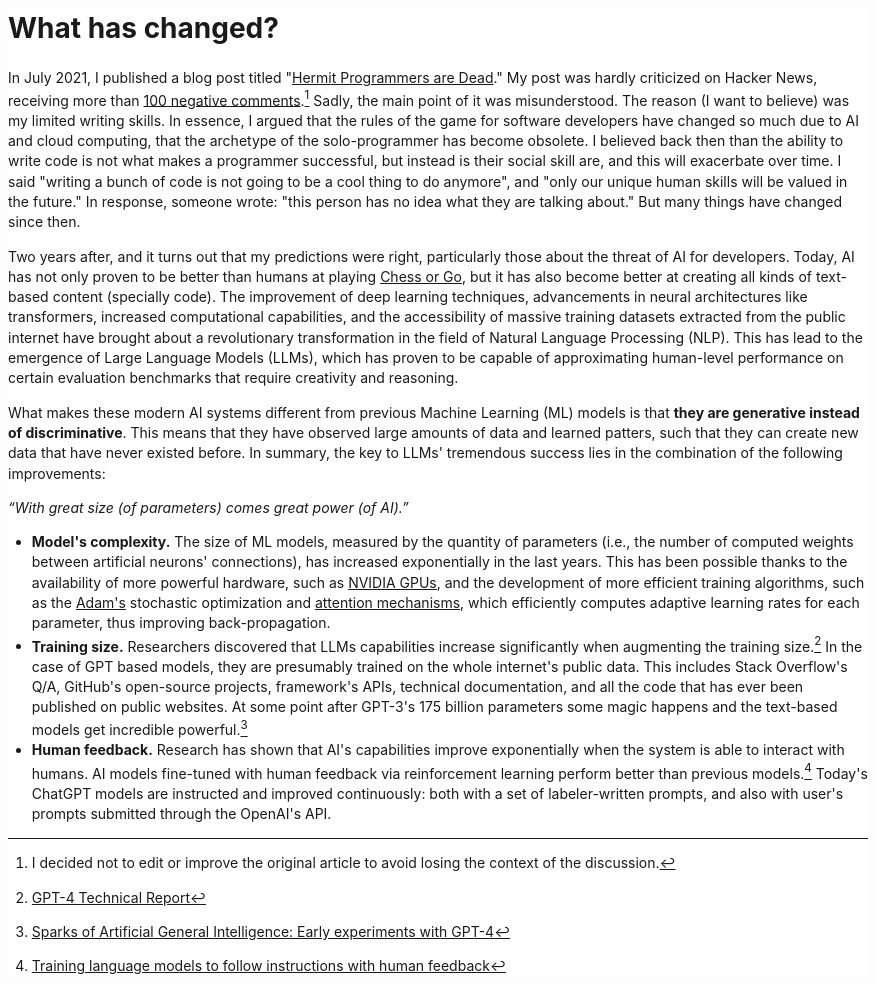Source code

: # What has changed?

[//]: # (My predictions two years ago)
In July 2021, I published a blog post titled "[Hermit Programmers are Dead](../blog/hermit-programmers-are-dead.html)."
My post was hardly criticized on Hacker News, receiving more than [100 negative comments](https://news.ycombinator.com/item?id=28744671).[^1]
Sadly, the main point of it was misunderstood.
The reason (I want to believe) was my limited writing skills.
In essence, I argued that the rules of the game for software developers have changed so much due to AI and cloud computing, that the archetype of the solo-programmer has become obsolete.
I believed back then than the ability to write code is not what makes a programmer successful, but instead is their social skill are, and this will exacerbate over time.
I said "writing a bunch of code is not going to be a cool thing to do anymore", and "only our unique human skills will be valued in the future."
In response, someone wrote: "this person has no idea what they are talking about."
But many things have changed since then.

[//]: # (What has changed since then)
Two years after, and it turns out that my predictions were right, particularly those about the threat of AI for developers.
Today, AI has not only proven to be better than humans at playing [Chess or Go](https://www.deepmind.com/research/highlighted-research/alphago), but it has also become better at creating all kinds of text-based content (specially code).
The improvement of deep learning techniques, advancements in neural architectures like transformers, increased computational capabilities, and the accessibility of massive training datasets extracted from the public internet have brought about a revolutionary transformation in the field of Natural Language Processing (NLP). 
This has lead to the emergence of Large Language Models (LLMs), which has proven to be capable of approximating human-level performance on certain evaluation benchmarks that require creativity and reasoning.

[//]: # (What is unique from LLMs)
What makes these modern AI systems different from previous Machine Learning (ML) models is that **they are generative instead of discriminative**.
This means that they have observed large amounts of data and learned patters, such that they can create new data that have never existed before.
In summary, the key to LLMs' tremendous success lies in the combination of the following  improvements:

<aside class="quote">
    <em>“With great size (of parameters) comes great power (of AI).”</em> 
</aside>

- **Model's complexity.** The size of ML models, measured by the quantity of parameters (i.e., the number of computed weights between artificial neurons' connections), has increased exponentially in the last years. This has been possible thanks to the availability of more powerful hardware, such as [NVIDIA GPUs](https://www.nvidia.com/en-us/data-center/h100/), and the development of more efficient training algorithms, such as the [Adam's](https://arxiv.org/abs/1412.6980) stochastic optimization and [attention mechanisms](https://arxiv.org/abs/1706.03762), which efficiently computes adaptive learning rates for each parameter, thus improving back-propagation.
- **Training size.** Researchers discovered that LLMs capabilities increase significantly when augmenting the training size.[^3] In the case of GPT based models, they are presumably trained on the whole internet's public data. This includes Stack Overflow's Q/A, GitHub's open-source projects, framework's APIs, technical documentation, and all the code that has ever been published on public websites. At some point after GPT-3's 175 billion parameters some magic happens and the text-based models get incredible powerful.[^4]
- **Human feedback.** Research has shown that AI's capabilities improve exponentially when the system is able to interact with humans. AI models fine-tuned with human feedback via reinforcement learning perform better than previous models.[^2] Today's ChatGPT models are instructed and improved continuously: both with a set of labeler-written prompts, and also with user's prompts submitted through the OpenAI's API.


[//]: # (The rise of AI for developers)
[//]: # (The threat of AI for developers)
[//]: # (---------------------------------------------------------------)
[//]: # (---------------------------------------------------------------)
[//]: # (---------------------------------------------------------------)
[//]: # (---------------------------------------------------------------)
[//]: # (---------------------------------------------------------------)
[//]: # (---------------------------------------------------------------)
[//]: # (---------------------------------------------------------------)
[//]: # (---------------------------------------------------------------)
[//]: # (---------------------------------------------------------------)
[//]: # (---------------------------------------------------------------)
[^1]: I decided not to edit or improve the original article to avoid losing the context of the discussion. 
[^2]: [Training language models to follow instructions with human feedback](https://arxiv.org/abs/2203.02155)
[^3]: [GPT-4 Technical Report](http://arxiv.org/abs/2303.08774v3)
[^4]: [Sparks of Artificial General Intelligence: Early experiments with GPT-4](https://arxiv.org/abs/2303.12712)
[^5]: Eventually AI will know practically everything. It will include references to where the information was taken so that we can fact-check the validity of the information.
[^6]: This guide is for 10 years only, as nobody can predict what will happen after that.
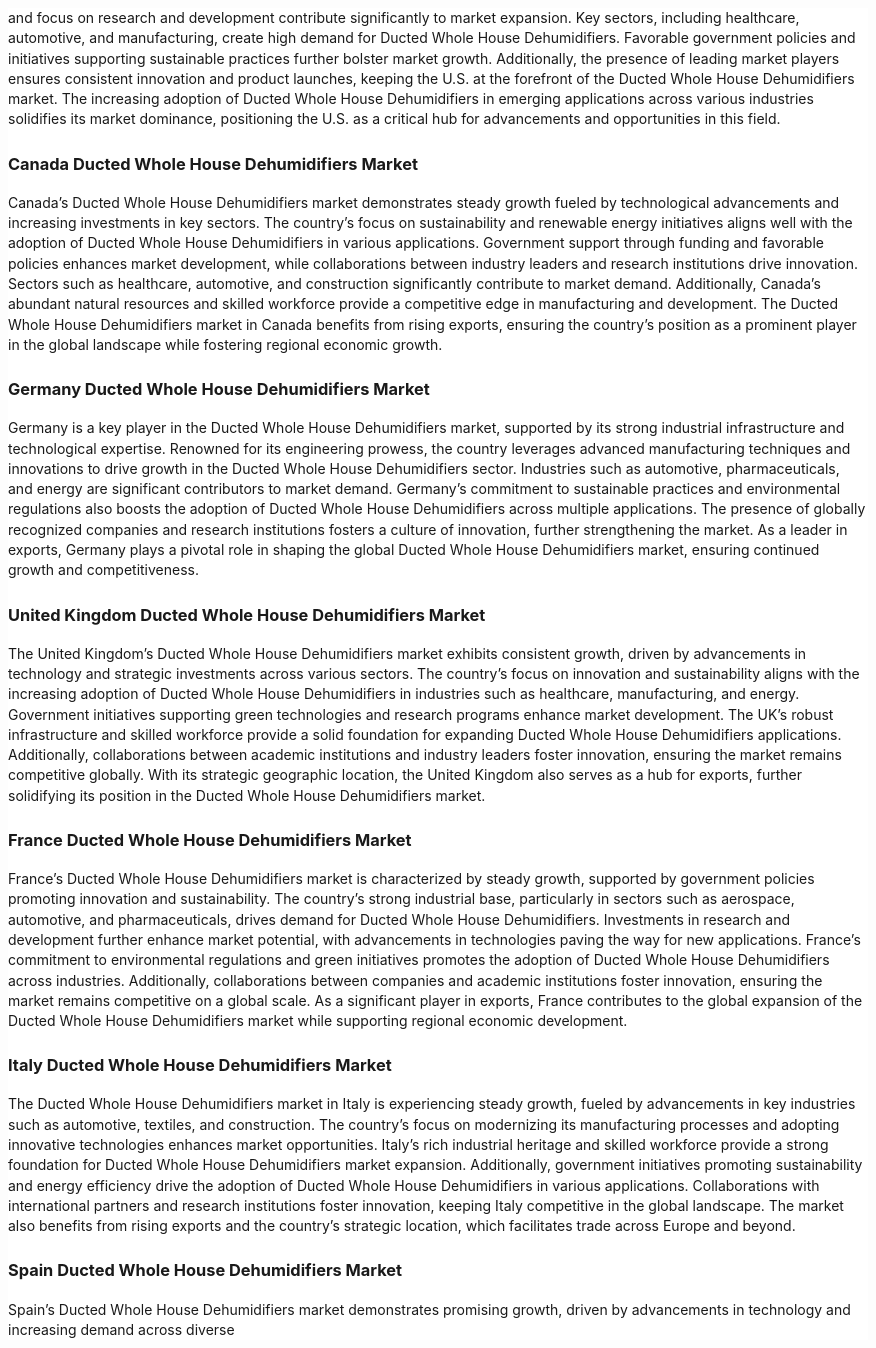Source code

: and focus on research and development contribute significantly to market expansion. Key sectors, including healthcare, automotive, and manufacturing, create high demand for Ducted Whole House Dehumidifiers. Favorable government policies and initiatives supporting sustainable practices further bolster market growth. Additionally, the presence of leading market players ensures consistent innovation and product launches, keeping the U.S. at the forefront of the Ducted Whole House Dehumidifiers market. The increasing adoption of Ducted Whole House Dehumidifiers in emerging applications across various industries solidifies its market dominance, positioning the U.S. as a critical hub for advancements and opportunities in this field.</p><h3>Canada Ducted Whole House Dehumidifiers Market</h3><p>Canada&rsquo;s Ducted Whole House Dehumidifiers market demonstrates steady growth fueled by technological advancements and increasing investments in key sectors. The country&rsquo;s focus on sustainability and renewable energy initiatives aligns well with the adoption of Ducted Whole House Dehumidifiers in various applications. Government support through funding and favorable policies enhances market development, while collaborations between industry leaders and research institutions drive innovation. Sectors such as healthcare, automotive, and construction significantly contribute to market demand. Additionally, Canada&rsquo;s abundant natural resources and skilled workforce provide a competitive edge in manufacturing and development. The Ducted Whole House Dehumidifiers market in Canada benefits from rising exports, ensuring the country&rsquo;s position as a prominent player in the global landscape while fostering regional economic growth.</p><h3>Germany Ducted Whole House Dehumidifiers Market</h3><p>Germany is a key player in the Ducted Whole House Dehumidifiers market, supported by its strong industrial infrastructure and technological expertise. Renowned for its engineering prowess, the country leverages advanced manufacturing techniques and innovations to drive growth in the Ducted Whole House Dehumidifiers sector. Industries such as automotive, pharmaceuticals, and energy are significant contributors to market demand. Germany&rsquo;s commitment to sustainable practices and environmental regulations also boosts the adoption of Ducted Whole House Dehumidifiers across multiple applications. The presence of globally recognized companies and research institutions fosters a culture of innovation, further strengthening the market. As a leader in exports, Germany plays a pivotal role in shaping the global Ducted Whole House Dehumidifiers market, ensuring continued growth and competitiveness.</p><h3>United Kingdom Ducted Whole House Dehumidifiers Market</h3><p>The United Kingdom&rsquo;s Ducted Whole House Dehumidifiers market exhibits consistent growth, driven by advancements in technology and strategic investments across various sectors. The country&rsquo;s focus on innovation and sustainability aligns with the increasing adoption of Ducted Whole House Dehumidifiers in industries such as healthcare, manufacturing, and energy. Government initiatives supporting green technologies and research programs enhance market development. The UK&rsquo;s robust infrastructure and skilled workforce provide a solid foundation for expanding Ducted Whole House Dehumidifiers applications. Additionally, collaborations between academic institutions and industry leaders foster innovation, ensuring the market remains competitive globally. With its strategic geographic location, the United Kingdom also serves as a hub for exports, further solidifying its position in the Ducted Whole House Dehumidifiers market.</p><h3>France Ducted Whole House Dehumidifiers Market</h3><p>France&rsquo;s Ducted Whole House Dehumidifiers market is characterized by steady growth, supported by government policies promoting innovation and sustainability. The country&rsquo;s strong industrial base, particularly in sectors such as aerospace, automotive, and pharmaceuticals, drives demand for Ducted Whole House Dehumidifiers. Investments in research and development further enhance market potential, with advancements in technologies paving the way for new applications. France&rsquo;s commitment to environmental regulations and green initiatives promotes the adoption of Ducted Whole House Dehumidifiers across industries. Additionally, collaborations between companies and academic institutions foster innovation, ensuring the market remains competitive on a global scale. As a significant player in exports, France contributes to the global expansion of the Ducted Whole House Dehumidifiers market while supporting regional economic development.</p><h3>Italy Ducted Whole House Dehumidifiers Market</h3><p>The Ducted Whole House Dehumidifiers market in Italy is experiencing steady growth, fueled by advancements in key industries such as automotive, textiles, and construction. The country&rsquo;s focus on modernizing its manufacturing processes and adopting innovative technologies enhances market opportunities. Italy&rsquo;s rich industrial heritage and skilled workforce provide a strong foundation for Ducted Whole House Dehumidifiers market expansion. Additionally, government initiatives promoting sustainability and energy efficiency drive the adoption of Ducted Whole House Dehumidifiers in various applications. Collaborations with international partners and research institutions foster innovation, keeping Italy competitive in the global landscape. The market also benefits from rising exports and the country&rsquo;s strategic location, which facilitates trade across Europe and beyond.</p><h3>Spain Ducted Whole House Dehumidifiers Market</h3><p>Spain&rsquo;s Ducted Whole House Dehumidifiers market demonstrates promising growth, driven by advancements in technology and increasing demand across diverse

§ **Work item**
Each line of the data that includes "developers" should be copied.

§ **Answer for this exercise**
In essence, I argued that the rules of the game for software developers have changed so much due to AI and cloud computing, that the archetype of the solo-programmer has become obsolete.
Two years after, and it turns out that my predictions were right, particularly those about the threat of AI for developers.
[//]: # (The rise of AI for developers)
[//]: # (The threat of AI for developers)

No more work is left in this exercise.